The result: As social photo sites became all the rage in the mobile iPhone world, Flickr has lagged, as chronicled in this Gizmodo story. Since taking on the helm, CEO Marissa Mayer has attempted to reinvigorate the site, however, with some success.
YouTube: The Legal Backlash
The hate: It's ancient Internet business history now, but when Google plunked down $1.65 billion to buy YouTube in 2006, some users worried that Google's policy of abiding by copyright laws would ruin the video service's "artistic" appeal for some users. "As a frequent viewer of YouTube, I feel that the site has already been tainted and lost that special something that once made it so interesting to visit," wrote Fast Company. "It seems that this innovative idea that once attracted the world's amateur filmmakers to put their work out there for the world to see has become a target since it's purchase by behemoth search-provider Google, dooming everyone's favorite at-work pastime to fall prey to the insecurities of media giants trying to bring down Google before the quirky search company can dominate every realm of the Web."
Was it justified: No. Despite attempts to corporatize with more legitimate offerings, YouTube is still home of the viral video. In fact, a lot of the channels that the site has created are spin-offs of viral sensations.
The result: YouTube has only flourished since the deal and Google has managed to make a real business out of it without killing the viral video character. Analysts estimate it was profitable and earned more than $1 billion a year, as of 2011.
Mailbox and Goodreads: The Rote Backlashes
Was it justified: Too soon to tell. Both of these services just got bought up.
So, in short, all those panicked Tumblr users out there need to calm down and look on the bright side of this acquisition: sometimes big companies can help smaller ones flourish. Tumblr could fall into the YouTube bucket. As you can see, fear of a new, dorky, and monetarily inclined overlord is natural. But, Tumblr's organic growth may have already plateaued: the blogging platform's traffic peaked in November, according to Quantcast numbers. And as it has matured from a start-up that could get away with making not so much cash to legitimate technology company it has faced increased pressure from investors to make more than the $13 million it pulled in 2012. The buy means that Tumblr gets more time to grow into an actual money-making business—something it hasn't quite done yet—while simultaneously making its service better using Yahoo's resources.

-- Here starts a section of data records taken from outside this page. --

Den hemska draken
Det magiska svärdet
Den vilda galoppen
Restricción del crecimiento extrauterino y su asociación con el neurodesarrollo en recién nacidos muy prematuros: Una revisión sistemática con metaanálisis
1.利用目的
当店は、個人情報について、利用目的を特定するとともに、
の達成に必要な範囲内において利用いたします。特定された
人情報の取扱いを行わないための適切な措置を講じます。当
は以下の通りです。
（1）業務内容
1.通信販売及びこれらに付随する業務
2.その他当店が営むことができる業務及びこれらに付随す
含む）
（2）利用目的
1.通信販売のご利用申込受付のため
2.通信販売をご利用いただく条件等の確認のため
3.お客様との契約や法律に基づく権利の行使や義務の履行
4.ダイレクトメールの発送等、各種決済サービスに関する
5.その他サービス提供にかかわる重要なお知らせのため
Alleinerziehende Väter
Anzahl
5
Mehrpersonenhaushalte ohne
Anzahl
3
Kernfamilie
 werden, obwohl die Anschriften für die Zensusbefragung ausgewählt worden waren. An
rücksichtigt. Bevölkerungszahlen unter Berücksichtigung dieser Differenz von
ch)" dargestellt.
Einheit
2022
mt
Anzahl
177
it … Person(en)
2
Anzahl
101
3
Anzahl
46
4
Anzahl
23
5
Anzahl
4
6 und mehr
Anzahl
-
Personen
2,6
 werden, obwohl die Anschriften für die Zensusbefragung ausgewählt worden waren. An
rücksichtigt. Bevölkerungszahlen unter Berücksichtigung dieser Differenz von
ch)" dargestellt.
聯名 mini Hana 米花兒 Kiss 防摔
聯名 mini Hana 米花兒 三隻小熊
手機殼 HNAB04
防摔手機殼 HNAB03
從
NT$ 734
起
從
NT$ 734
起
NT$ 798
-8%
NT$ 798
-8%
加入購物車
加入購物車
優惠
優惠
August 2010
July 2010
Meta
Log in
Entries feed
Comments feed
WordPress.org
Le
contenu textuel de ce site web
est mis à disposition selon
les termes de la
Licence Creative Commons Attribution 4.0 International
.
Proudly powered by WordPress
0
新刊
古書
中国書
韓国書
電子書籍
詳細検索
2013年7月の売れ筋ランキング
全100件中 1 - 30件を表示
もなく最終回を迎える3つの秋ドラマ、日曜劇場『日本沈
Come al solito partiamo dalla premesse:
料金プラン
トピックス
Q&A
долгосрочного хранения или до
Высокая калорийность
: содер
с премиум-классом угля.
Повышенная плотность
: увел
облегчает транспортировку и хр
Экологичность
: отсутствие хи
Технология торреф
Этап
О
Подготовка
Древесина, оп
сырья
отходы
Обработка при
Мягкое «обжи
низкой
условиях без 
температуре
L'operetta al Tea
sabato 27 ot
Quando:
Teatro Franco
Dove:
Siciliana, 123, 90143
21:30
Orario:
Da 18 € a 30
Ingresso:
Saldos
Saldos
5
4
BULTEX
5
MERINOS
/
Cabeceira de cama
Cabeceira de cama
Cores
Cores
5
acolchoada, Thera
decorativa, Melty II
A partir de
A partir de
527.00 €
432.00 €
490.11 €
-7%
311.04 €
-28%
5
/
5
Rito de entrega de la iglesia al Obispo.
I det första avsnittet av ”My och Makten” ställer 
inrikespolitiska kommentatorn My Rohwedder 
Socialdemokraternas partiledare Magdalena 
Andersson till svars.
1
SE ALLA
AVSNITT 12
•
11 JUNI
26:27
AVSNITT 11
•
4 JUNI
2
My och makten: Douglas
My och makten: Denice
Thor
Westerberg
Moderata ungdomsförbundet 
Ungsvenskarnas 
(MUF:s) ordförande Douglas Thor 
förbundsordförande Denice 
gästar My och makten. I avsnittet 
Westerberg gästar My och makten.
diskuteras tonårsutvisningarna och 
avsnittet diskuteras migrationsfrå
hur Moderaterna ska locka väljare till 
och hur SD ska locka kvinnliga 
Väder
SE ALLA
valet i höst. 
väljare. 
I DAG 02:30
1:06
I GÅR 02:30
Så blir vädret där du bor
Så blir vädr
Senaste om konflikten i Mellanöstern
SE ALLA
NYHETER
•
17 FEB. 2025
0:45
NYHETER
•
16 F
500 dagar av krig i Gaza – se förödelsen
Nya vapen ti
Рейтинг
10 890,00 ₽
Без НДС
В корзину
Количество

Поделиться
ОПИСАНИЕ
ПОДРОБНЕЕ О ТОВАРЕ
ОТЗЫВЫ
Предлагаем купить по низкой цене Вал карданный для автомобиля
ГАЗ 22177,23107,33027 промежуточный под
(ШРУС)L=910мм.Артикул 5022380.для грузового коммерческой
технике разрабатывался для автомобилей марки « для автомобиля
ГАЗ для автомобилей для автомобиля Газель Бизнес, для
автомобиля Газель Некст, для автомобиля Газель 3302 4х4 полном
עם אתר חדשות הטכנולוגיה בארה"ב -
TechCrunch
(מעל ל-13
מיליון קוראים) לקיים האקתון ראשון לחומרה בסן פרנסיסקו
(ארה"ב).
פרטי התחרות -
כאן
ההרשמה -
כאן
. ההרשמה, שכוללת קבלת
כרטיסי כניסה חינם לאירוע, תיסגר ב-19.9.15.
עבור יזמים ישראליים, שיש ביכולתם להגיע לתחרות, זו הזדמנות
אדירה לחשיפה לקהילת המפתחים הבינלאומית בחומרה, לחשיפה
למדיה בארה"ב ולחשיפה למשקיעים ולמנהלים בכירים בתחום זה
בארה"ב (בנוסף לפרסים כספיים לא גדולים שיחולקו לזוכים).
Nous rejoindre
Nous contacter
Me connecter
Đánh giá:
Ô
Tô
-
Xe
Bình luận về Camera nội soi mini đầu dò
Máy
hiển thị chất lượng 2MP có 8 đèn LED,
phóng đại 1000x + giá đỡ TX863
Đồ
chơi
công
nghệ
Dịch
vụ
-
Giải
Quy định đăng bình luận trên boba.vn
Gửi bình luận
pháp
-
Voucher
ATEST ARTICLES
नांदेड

Of course, added resources are the cause for concern to Tumblr's users. Yahoo will help Tumblr make money, which means alienating users in some way or another. First, Yahoo will help Tumblr grow its audience, giving it access to all the old fogey users that still sign onto the dot-com era Internet giant. Sure, that's good for Tumblr, which needs to grow its audience to survive. But, Tumblr loyalists might not like that subset of people on a site that skews to a younger demographic. But, unfortunately, Tumblr — with our without Yahoo — needs to grow.
In addition, Mayer has already promised ads on Tumblr, with a "very light ad load" in the feed and also some tools for individual bloggers, if they choose. Again: Ads suck. But, that's how social networks make money. (It's either that or a subscription model, which has yet to take off.) That was the direction Tumblr was headed in without Yahoo. In fact, with the big financial cushion of a company like Yahoo it can ease into the ad process, without having the pressure of investors or an IPO to accelerate its advertising model, like we've seen over at Facebook.
Of course, bureaucracy can kill a company — look at what happened to Flickr or that $8.8 billion acquisition that ruined HP. But for now, it sounds like Tumblr is driving its destiny.